## Begin Records for this task

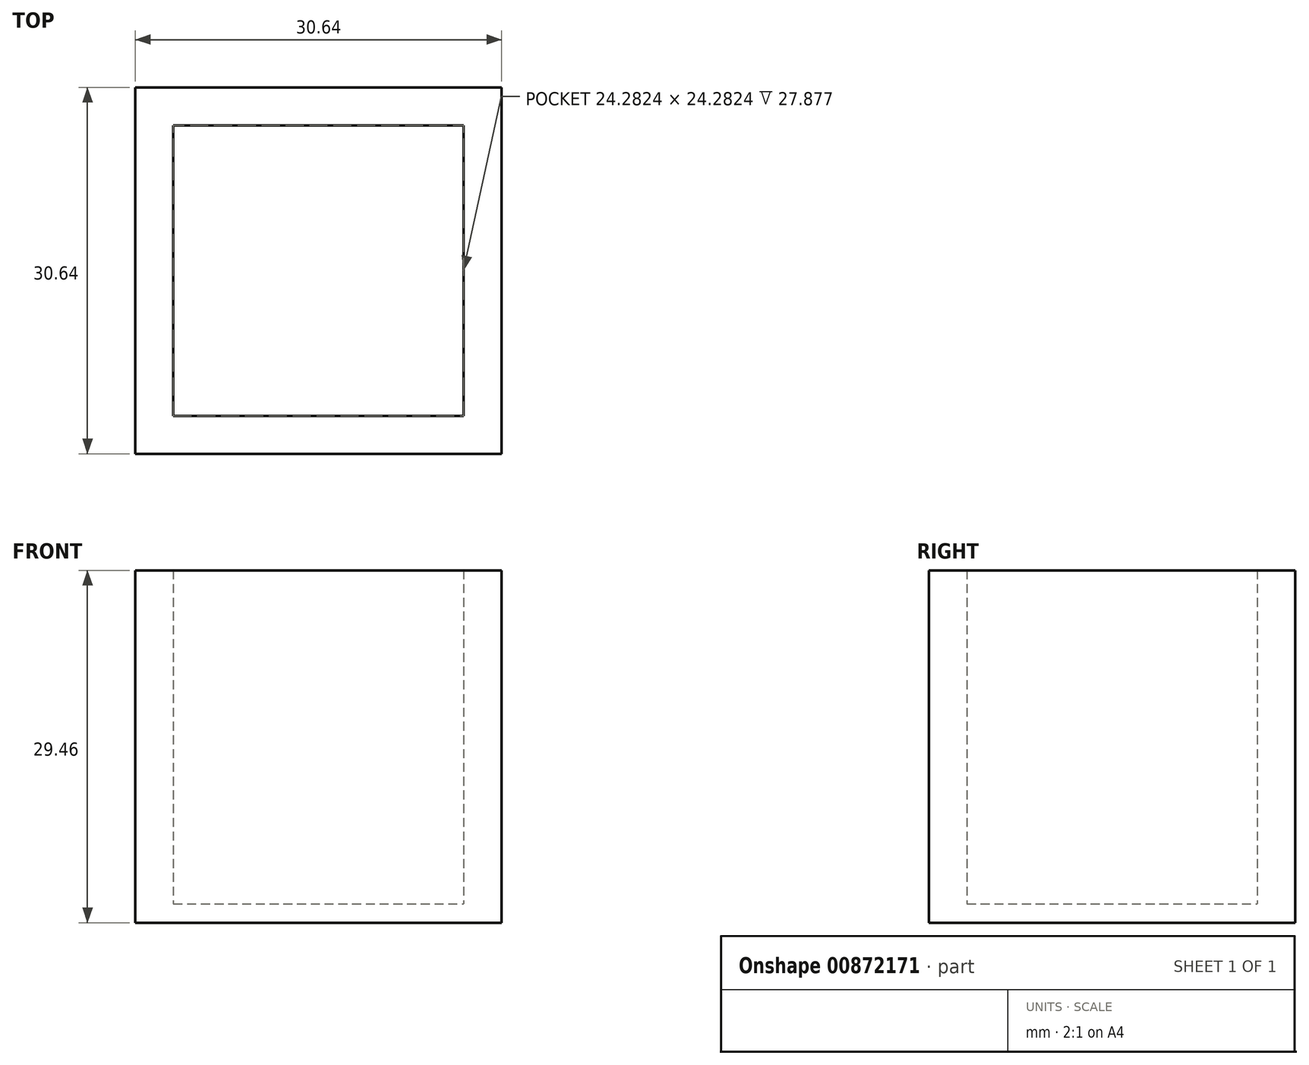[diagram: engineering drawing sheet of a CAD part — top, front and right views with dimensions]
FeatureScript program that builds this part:
annotation { "Feature Type Name" : "Feature", "Feature Type Description" : "" }
export const myFeature = defineFeature(function(context is Context, id is Id, definition is map)
    precondition{}
    {
        {
            var Q0;
            Q0=qCreatedBy(makeId("Top.planeOp"),FACE);
            var sketch = newSketch(context, id + "F0", { "sketchPlane" : qUnion([Q0])});
            skLineSegment(sketch, "E0.bottom", {"start": v(15.32, 15.32) * mm, "end": v(-15.32, 15.32) * mm});
            skLineSegment(sketch, "E0.top", {"start": v(15.32, -15.32) * mm, "end": v(-15.32, -15.32) * mm});
            skLineSegment(sketch, "E0.left", {"start": v(15.32, 15.32) * mm, "end": v(15.32, -15.32) * mm});
            skLineSegment(sketch, "E0.right", {"start": v(-15.32, 15.32) * mm, "end": v(-15.32, -15.32) * mm});
            skPoint(sketch, "E0.middle", {"position": v(0, 0) * mm});
            skLineSegment(sketch, "E1.0", {"start": v(12.14, -12.14) * mm, "end": v(-12.14, -12.14) * mm});
            skLineSegment(sketch, "E1.1", {"start": v(12.14, 12.14) * mm, "end": v(12.14, -12.14) * mm});
            skLineSegment(sketch, "E1.2", {"start": v(12.14, 12.14) * mm, "end": v(-12.14, 12.14) * mm});
            skLineSegment(sketch, "E1.3", {"start": v(-12.14, 12.14) * mm, "end": v(-12.14, -12.14) * mm});
            skSolve(sketch);
        }
        {
            var Q0;
            Q0=makeQuery(id+"F0.imprint","IMPRINT",FACE,{"disambiguationData":[TD([[makeQuery(id+"F0.imprint","IMPRINT",EDGE,{"derivedFrom":sQuery(id+"F0.wireOp",EDGE,"E0.bottom")}),1.0]])]});
            var Q1;
            Q1=makeQuery(id+"F0.imprint","IMPRINT",FACE,{"disambiguationData":[TD([[makeQuery(id+"F0.imprint","IMPRINT",EDGE,{"derivedFrom":sQuery(id+"F0.wireOp",EDGE,"E1.0")}),-1.0]])]});
            extrude(context, id + "F1", {"entities" : qUnion([Q0, Q1]), "depth" : 1.59 * mm, "offsetDistance" : 25 * mm});
        }
        {
            var Q0;
            Q0=makeQuery(id+"F0.imprint","IMPRINT",FACE,{"disambiguationData":[TD([[makeQuery(id+"F0.imprint","IMPRINT",EDGE,{"derivedFrom":sQuery(id+"F0.wireOp",EDGE,"E0.bottom")}),1.0]])]});
            extrude(context, id + "F2", {"entities" : qUnion([Q0]), "operationType" : NewBodyOperationType.ADD, "depth" : 29.46 * mm, "offsetDistance" : 25 * mm});
        }
    });
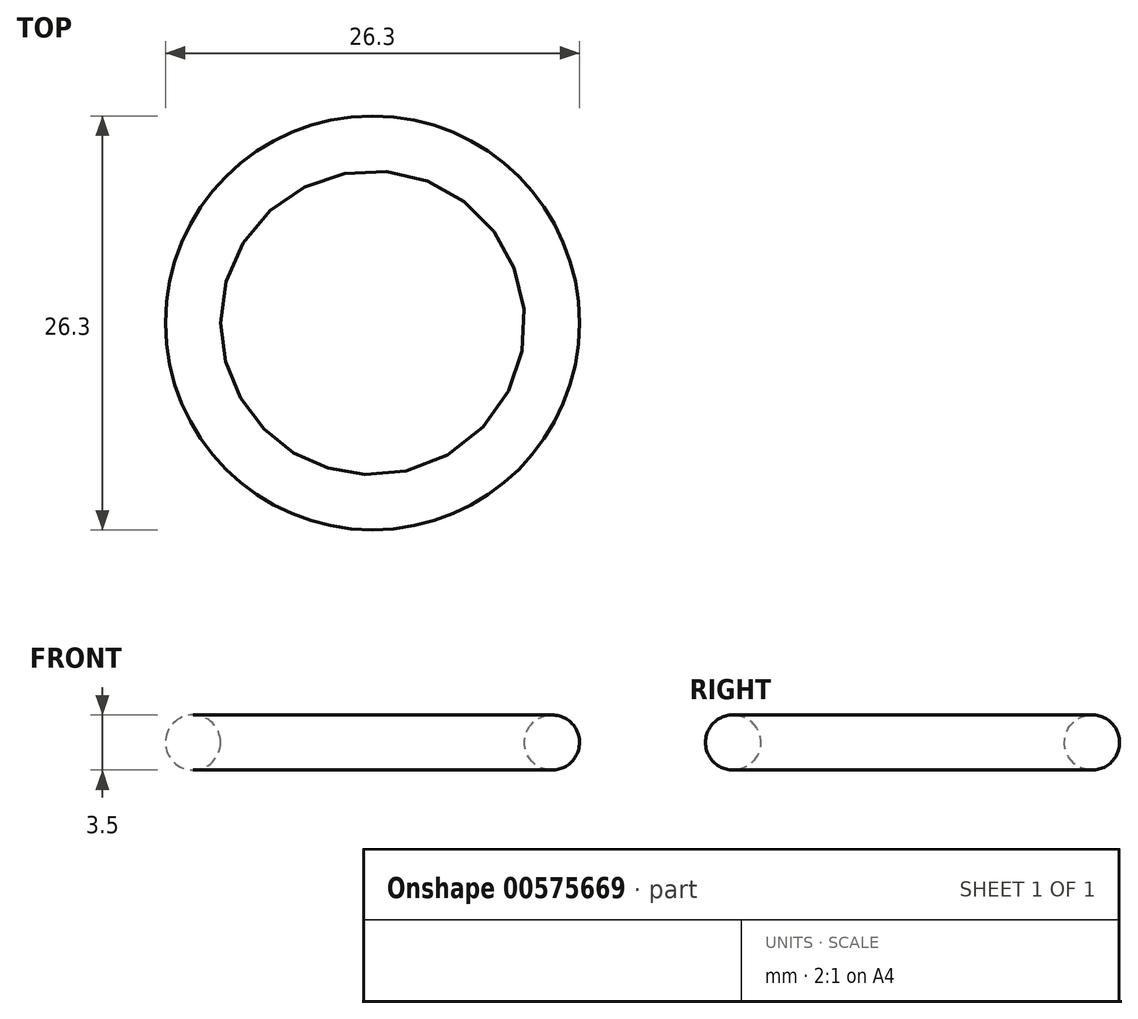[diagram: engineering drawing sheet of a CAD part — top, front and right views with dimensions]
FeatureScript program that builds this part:
annotation { "Feature Type Name" : "Feature", "Feature Type Description" : "" }
export const myFeature = defineFeature(function(context is Context, id is Id, definition is map)
    precondition{}
    {
        {
            var Q0;
            Q0=qCreatedBy(makeId("Front.planeOp"),FACE);
            var sketch = newSketch(context, id + "F0", { "sketchPlane" : qUnion([Q0])});
            skLineSegment(sketch, "E0", {"start": v(0, 0) * mm, "end": v(0, 6.44) * mm});
            skCircle(sketch, "E1", {"center": v(-11.4, 0) * mm, "radius": 1.75 * mm});
            skSolve(sketch);
        }
        {
            var Q0;
            Q0=makeQuery(id+"F0.imprint","IMPRINT",FACE,{"disambiguationData":[TD([[makeQuery(id+"F0.imprint","IMPRINT",EDGE,{"derivedFrom":sQuery(id+"F0.wireOp",EDGE,"E1")}),1.0]])]});
            var Q1;
            Q1=sQuery(id+"F0.wireOp",EDGE,"E0");
            revolve(context, id + "F1", {"entities" : qUnion([Q0]), "axis" : qUnion([Q1]), "revolveType" : RevolveType.FULL});
        }
    });
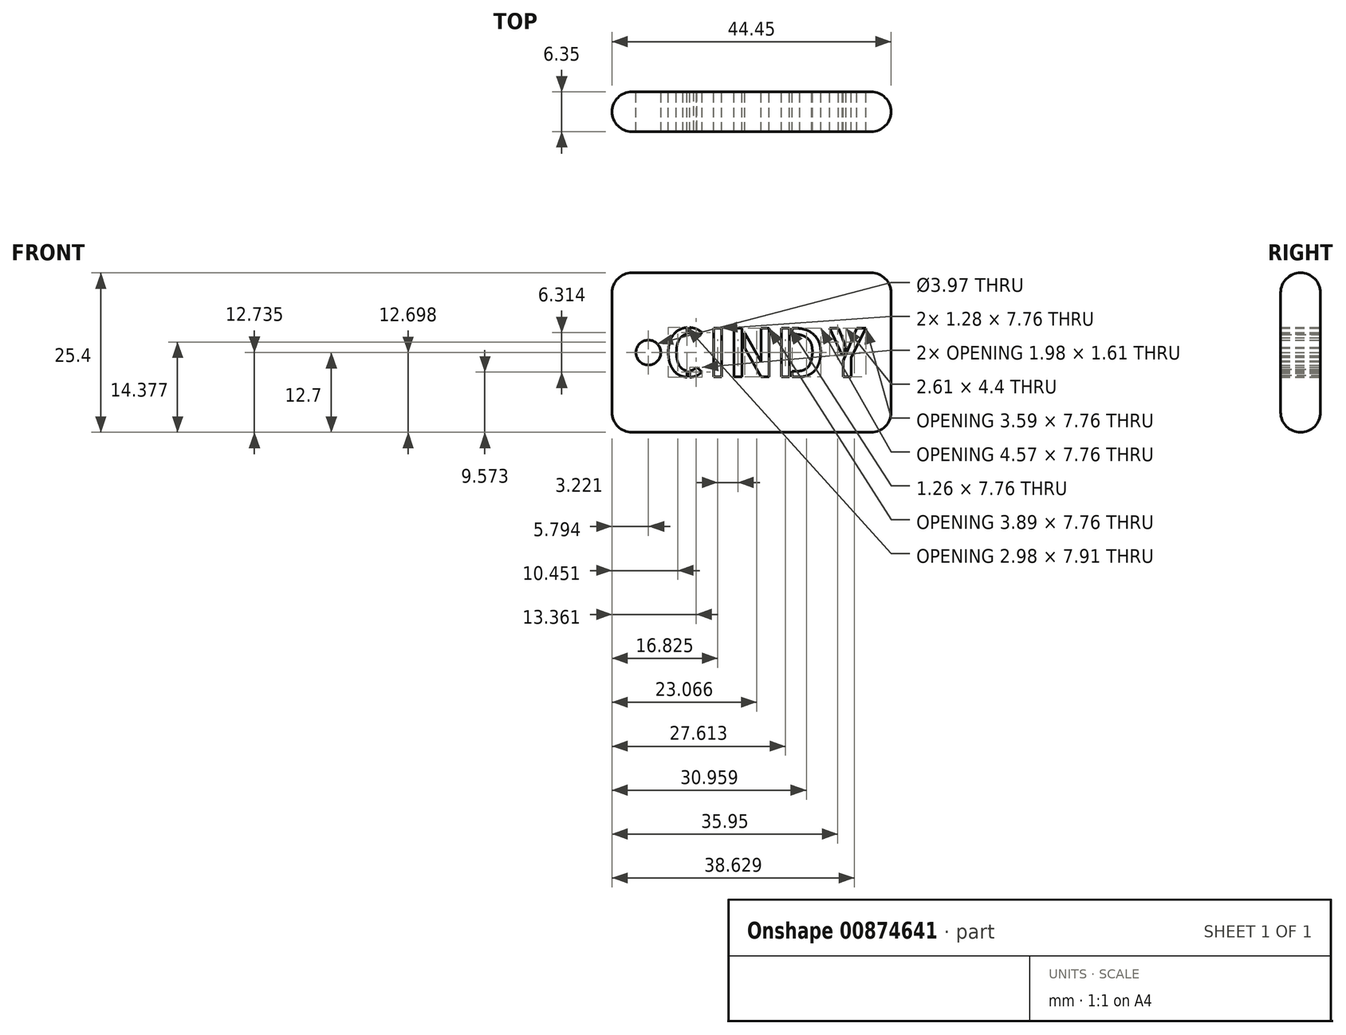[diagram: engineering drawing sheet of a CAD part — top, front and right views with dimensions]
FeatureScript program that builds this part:
annotation { "Feature Type Name" : "Feature", "Feature Type Description" : "" }
export const myFeature = defineFeature(function(context is Context, id is Id, definition is map)
    precondition{}
    {
        {
            var Q0;
            Q0=qCreatedBy(makeId("Front.planeOp"),FACE);
            var sketch = newSketch(context, id + "F0", { "sketchPlane" : qUnion([Q0])});
            skLineSegment(sketch, "E0.bottom", {"start": v(0, 0) * mm, "end": v(44.45, 0) * mm});
            skLineSegment(sketch, "E0.top", {"start": v(0, 25.4) * mm, "end": v(44.45, 25.4) * mm});
            skLineSegment(sketch, "E0.left", {"start": v(0, 0) * mm, "end": v(0, 25.4) * mm});
            skLineSegment(sketch, "E0.right", {"start": v(44.45, 0) * mm, "end": v(44.45, 25.4) * mm});
            skText(sketch, "E1", { "text": "CINDY\n", "fontName": "AllertaStencil-Regular.ttf"});
            skCircle(sketch, "E2", {"center": v(5.8, 12.7) * mm, "radius": 1.98 * mm});
            skPoint(sketch, "E3.visualSharp", {"position": v(44.45, 25.4) * mm});
            skLineSegment(sketch, "E3.filletArc", {"start": v(44.45, 25.4) * mm, "end": v(44.45, 25.4) * mm});
            skPoint(sketch, "E4.visualSharp", {"position": v(44.45, 0) * mm});
            skLineSegment(sketch, "E4.filletArc", {"start": v(44.45, 0) * mm, "end": v(44.45, 0) * mm});
            skPoint(sketch, "E5.visualSharp", {"position": v(0, 0) * mm});
            skLineSegment(sketch, "E5.filletArc", {"start": v(0, 0) * mm, "end": v(0, 0) * mm});
            skPoint(sketch, "E6.visualSharp", {"position": v(0, 25.4) * mm});
            skLineSegment(sketch, "E6.filletArc", {"start": v(0, 25.4) * mm, "end": v(0, 25.4) * mm});
            const initialGuessF0  = {"E1": [0.00813, 0.00882, 1, 0, 0.00776]};
            skSetInitialGuess(sketch, initialGuessF0);
            skSolve(sketch);
        }
        {
            var Q0;
            Q0=makeQuery(id+"F0.imprint","IMPRINT",FACE,{"disambiguationData":[TD([[makeQuery(id+"F0.imprint","IMPRINT",EDGE,{"derivedFrom":sQuery(id+"F0.wireOp",EDGE,"E0.bottom")}),1.0]])]});
            extrude(context, id + "F1", {"entities" : qUnion([Q0]), "depth" : 6.35 * mm, "offsetDistance" : 25.4 * mm});
        }
        {
            var Q0;
            Q0=makeQuery(id+"F1.opExtrude","CAP_EDGE",EDGE,{"disambiguationData":[OSD([sQuery(id+"F0.wireOp",EDGE,"E0.top")])],"isStart":false});
            var Q1;
            Q1=makeQuery(id+"F1.opExtrude","CAP_EDGE",EDGE,{"disambiguationData":[OSD([sQuery(id+"F0.wireOp",EDGE,"E0.bottom")])],"isStart":false});
            var Q2;
            Q2=makeQuery(id+"F1.opExtrude","CAP_EDGE",EDGE,{"disambiguationData":[OSD([sQuery(id+"F0.wireOp",EDGE,"E0.right")])],"isStart":false});
            var Q3;
            Q3=makeQuery(id+"F1.opExtrude","CAP_EDGE",EDGE,{"disambiguationData":[OSD([sQuery(id+"F0.wireOp",EDGE,"E0.left")])],"isStart":false});
            var Q4;
            Q4=makeQuery(id+"F1.opExtrude","CAP_EDGE",EDGE,{"disambiguationData":[OSD([sQuery(id+"F0.wireOp",EDGE,"E0.top")])],"isStart":true});
            var Q5;
            Q5=makeQuery(id+"F1.opExtrude","CAP_EDGE",EDGE,{"disambiguationData":[OSD([sQuery(id+"F0.wireOp",EDGE,"E0.right")])],"isStart":true});
            var Q6;
            Q6=makeQuery(id+"F1.opExtrude","CAP_EDGE",EDGE,{"disambiguationData":[OSD([sQuery(id+"F0.wireOp",EDGE,"E0.left")])],"isStart":true});
            var Q7;
            Q7=makeQuery(id+"F1.opExtrude","CAP_EDGE",EDGE,{"disambiguationData":[OSD([sQuery(id+"F0.wireOp",EDGE,"E0.bottom")])],"isStart":true});
            fillet(context, id + "F2", {"entities" : qUnion([Q0, Q1, Q2, Q3, Q4, Q5, Q6, Q7]), "radius" : 3.17 * mm, "tangentPropagation" : true, "allowEdgeOverflow" : false});
        }
        {
            var Q0;
            Q0=makeQuery(id+"F2.opFillet","BLEND_EDGE",EDGE,{"blendedFrom":[makeQuery(id+"F1.opExtrude","CAP_EDGE",EDGE,{"disambiguationData":[OSD([sQuery(id+"F0.wireOp",EDGE,"E0.bottom")])],"isStart":true}),makeQuery(id+"F1.opExtrude","CAP_EDGE",EDGE,{"disambiguationData":[OSD([sQuery(id+"F0.wireOp",EDGE,"E0.left")])],"isStart":true})],"blendedInto":[]});
            var Q1;
            Q1=makeQuery(id+"F2.opFillet","BLEND_EDGE",EDGE,{"blendedFrom":[makeQuery(id+"F1.opExtrude","CAP_EDGE",EDGE,{"disambiguationData":[OSD([sQuery(id+"F0.wireOp",EDGE,"E0.bottom")])],"isStart":true}),makeQuery(id+"F1.opExtrude","CAP_EDGE",EDGE,{"disambiguationData":[OSD([sQuery(id+"F0.wireOp",EDGE,"E0.right")])],"isStart":true})],"blendedInto":[]});
            var Q2;
            Q2=makeQuery(id+"F2.opFillet","BLEND_EDGE",EDGE,{"blendedFrom":[makeQuery(id+"F1.opExtrude","CAP_EDGE",EDGE,{"disambiguationData":[OSD([sQuery(id+"F0.wireOp",EDGE,"E0.top")])],"isStart":true}),makeQuery(id+"F1.opExtrude","CAP_EDGE",EDGE,{"disambiguationData":[OSD([sQuery(id+"F0.wireOp",EDGE,"E0.right")])],"isStart":true})],"blendedInto":[]});
            var Q3;
            Q3=makeQuery(id+"F2.opFillet","BLEND_EDGE",EDGE,{"blendedFrom":[makeQuery(id+"F1.opExtrude","CAP_EDGE",EDGE,{"disambiguationData":[OSD([sQuery(id+"F0.wireOp",EDGE,"E0.top")])],"isStart":true}),makeQuery(id+"F1.opExtrude","CAP_EDGE",EDGE,{"disambiguationData":[OSD([sQuery(id+"F0.wireOp",EDGE,"E0.left")])],"isStart":true})],"blendedInto":[]});
            fillet(context, id + "F3", {"entities" : qUnion([Q0, Q1, Q2, Q3]), "radius" : 3.17 * mm, "tangentPropagation" : true, "allowEdgeOverflow" : false});
        }
    });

## End Records for this task

**What the task requires:** Please tally the lines of the listing above that contain the string "filletArc" and give only the number.

**Result for this task:** 4